Project overview

Why legumes?

It is now widely recognised that plants of the legume family are good for our health and for the planet. Lentil, lupins, pea, beans and their relatives fix their own nitrogen from the air and provide us with the protein-rich pulses that are key to a healthy and sustainable diet. Increasing their production in Europe makes our farming systems more diverse, resilient and sustainable. Their flowers are a source of pollen for insects and in addition the clovers are essential to sustainable grassland farming.

Despite all these benefits, legume crops are relatively rarely grown by European farmers, accounting for only 2-3% of the cropping area. Part of the reason for this is that investment in the ​breeding of legumes in Europe is constrained by the low rewards to private plant breeding for these crops.

The Legume Generation consortium aims to change this. It is ground-breaking in how it creates new structures for collaboration between legume plant breeding and public research. It puts six species-specific innovation communities at the heart of the effort to improve legume crops. Each will bring together genetic resources, expertise in data management, genetics, and testing and focus this on the breeding of their crop species, led for the benefit of breeders.

Ambition

Our goal is to boost the breeding of the major food and feed legume crops in Europe to support the EU Biodiversity and Farm to Fork strategies by making legume crops more competitive on European farms and in value chains. This will increase crop diversity and enable all the other benefits of legumes. Through six innovation communities (ICs), we will boost the breeding of soybean, lupins, pea, lentil, phaseolus beans, and clovers. Legume Generation is an innovation action. Innovation is about taking risks to improve how things are done.

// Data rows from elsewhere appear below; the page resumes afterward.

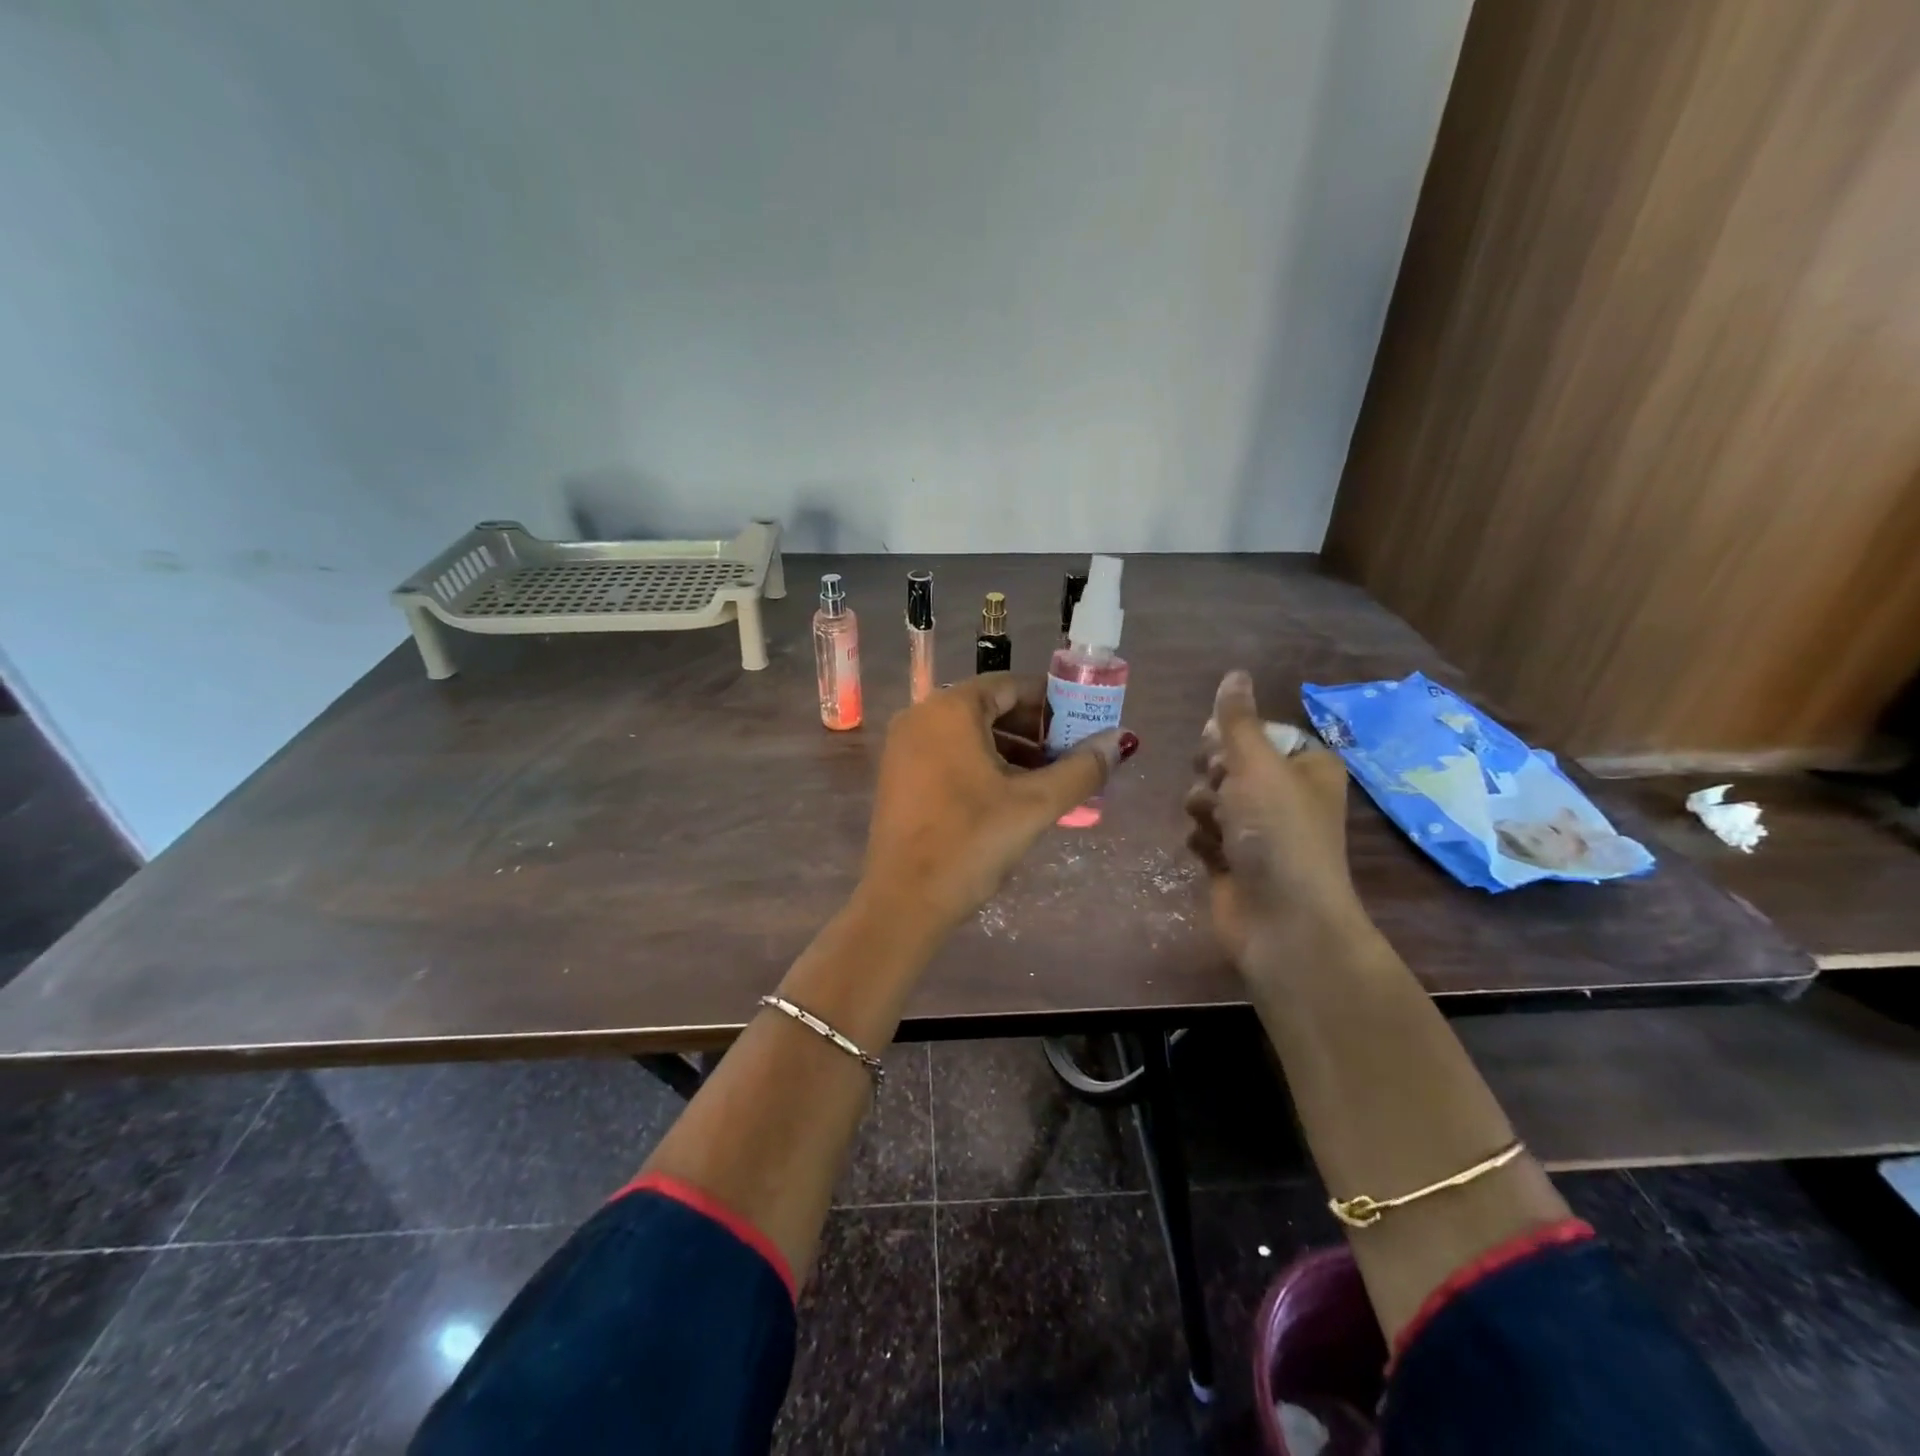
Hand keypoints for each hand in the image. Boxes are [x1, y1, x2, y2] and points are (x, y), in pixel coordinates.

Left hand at [861, 673, 1136, 933]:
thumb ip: (1081, 769)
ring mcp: (904, 746)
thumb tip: (1123, 741)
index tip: (1083, 723)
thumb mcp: (1034, 804)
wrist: (904, 900)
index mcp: (950, 709)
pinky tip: (1011, 795)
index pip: (1010, 685)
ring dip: (1012, 750)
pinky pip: (950, 754)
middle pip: (989, 708)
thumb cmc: (971, 841)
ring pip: (970, 734)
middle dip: (1034, 729)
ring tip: (1050, 779)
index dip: (1051, 702)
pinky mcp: (899, 776)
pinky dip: (983, 765)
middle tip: (1071, 754)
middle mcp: (921, 716)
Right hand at [1183, 670, 1362, 962]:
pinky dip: (1203, 840)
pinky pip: (1201, 831)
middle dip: (1214, 776)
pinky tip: (1215, 856)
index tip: (1221, 751)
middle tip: (1224, 792)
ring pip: (1207, 796)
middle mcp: (1284, 793)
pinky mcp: (1234, 858)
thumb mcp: (1257, 765)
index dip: (1231, 739)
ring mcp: (1258, 829)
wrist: (1281, 920)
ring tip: (1220, 830)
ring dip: (1205, 809)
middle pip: (1226, 762)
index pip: (1254, 731)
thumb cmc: (1278, 833)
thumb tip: (1235, 673)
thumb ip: (1237, 720)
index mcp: (1306, 765)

Our project is structured and focused to directly support our breeding partners and associates as risk-taking innovators. A core principle is plant breeding is a species-specific entrepreneurial activity. Thus, boosting should be a species-specific effort. Consequently, each of our six species-oriented breeder-led innovation communities (ICs) links practical breeding with the supporting research-base in a transdisciplinary platform. This operational framework (see figure below) enables each of six ICs (Work package (WP) 1-6) harness the relevant science base provided by six cross-cutting science-support objectives (WP7-12). This combines innovation focus on individual species/species groups in each IC with coherence and synergies across the project. All six ICs innovate up to the point where newly-bred germplasm and tools are demonstrated on farm at technology readiness level 7 (TRL7). In this way the innovation drive within our ICs is a multi-actor force that harnesses science to improve our breeding programmes. Our work is tangible and goes beyond mere networking and exchange of resources.